● **AIM OF THE TASK**: Your answer must contain each line of the listing in which "States" appears, copied in full.

Top of ENTRIES PROVIDED

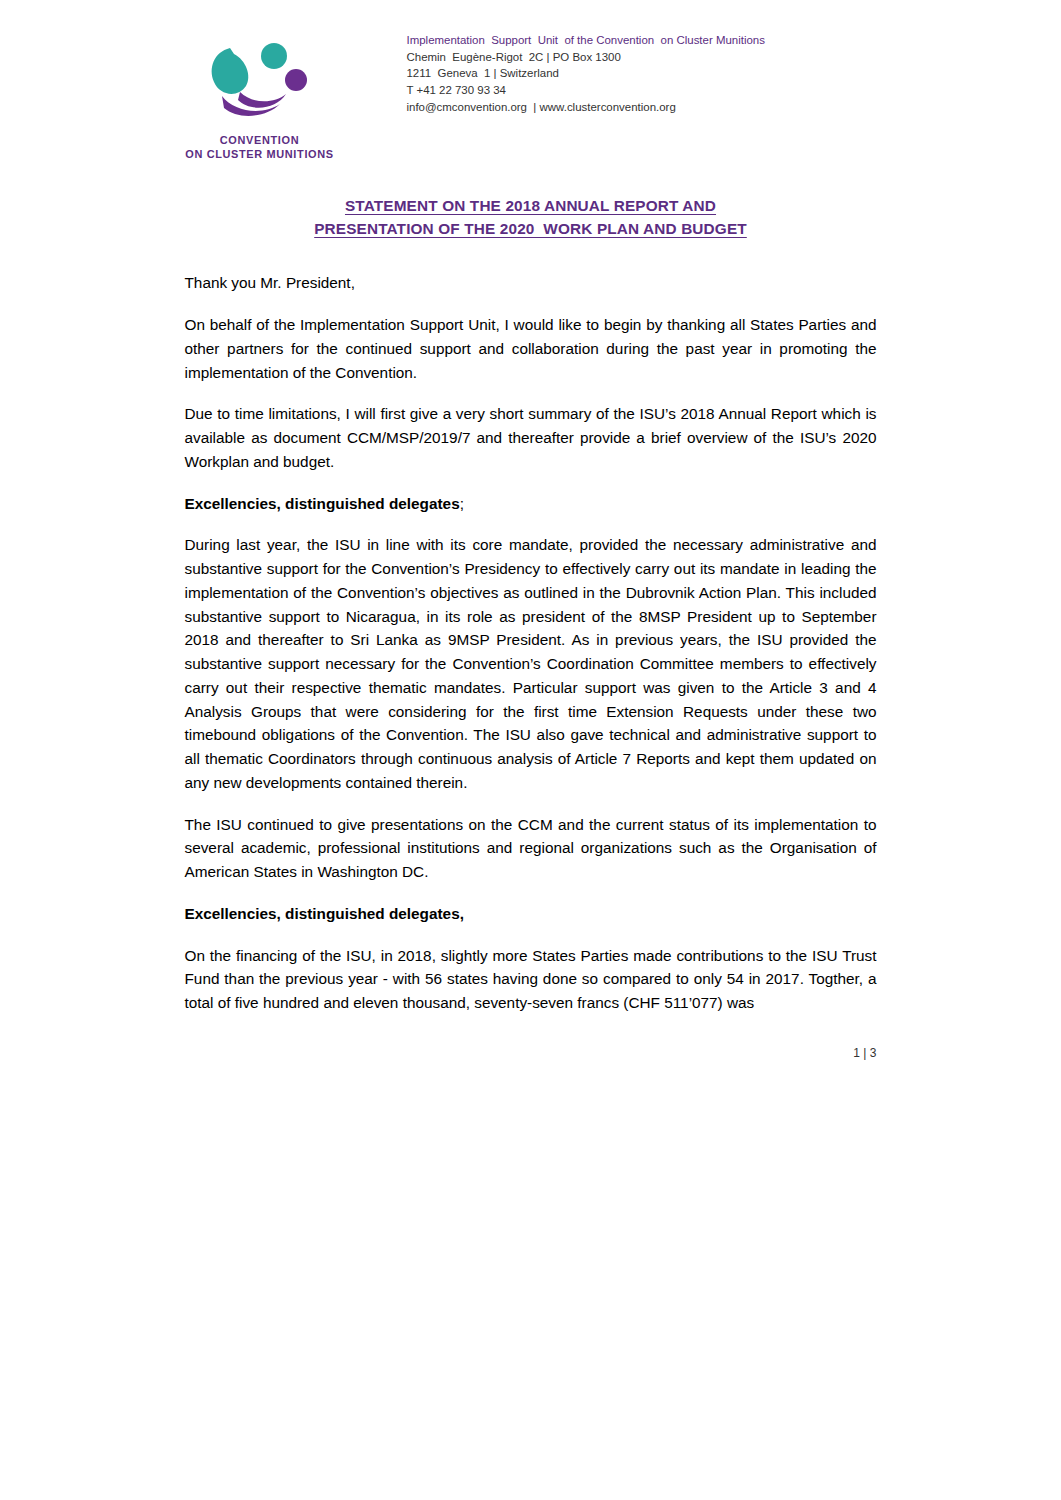Convention
on Cluster Munitions
Implementation Support Unit of the Convention on Cluster Munitions
Chemin Eugène-Rigot 2C | PO Box 1300
1211 Geneva 1 | Switzerland
T +41 22 730 93 34
info@cmconvention.org | www.clusterconvention.org
STATEMENT ON THE 2018 ANNUAL REPORT AND PRESENTATION OF THE 2020 WORK PLAN AND BUDGET
Thank you Mr. President,
On behalf of the Implementation Support Unit, I would like to begin by thanking all States Parties and other partners for the continued support and collaboration during the past year in promoting the implementation of the Convention.
Due to time limitations, I will first give a very short summary of the ISU’s 2018 Annual Report which is available as document CCM/MSP/2019/7 and thereafter provide a brief overview of the ISU’s 2020 Workplan and budget.
Excellencies, distinguished delegates;
During last year, the ISU in line with its core mandate, provided the necessary administrative and substantive support for the Convention’s Presidency to effectively carry out its mandate in leading the implementation of the Convention’s objectives as outlined in the Dubrovnik Action Plan. This included substantive support to Nicaragua, in its role as president of the 8MSP President up to September 2018 and thereafter to Sri Lanka as 9MSP President. As in previous years, the ISU provided the substantive support necessary for the Convention’s Coordination Committee members to effectively carry out their respective thematic mandates. Particular support was given to the Article 3 and 4 Analysis Groups that were considering for the first time Extension Requests under these two timebound obligations of the Convention. The ISU also gave technical and administrative support to all thematic Coordinators through continuous analysis of Article 7 Reports and kept them updated on any new developments contained therein.
The ISU continued to give presentations on the CCM and the current status of its implementation to several academic, professional institutions and regional organizations such as the Organisation of American States in Washington DC.
Excellencies, distinguished delegates,
On the financing of the ISU, in 2018, slightly more States Parties made contributions to the ISU Trust Fund than the previous year - with 56 states having done so compared to only 54 in 2017. Togther, a total of five hundred and eleven thousand, seventy-seven francs (CHF 511’077) was
1 | 3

Bottom of ENTRIES PROVIDED

● **RESULT FOR THIS EXERCISE**:
On behalf of the Implementation Support Unit, I would like to begin by thanking all States Parties and other partners for the continued support and collaboration during the past year in promoting the implementation of the Convention.
The ISU continued to give presentations on the CCM and the current status of its implementation to several academic, professional institutions and regional organizations such as the Organisation of American States in Washington DC.
On the financing of the ISU, in 2018, slightly more States Parties made contributions to the ISU Trust Fund than the previous year - with 56 states having done so compared to only 54 in 2017. Togther, a total of five hundred and eleven thousand, seventy-seven francs (CHF 511’077) was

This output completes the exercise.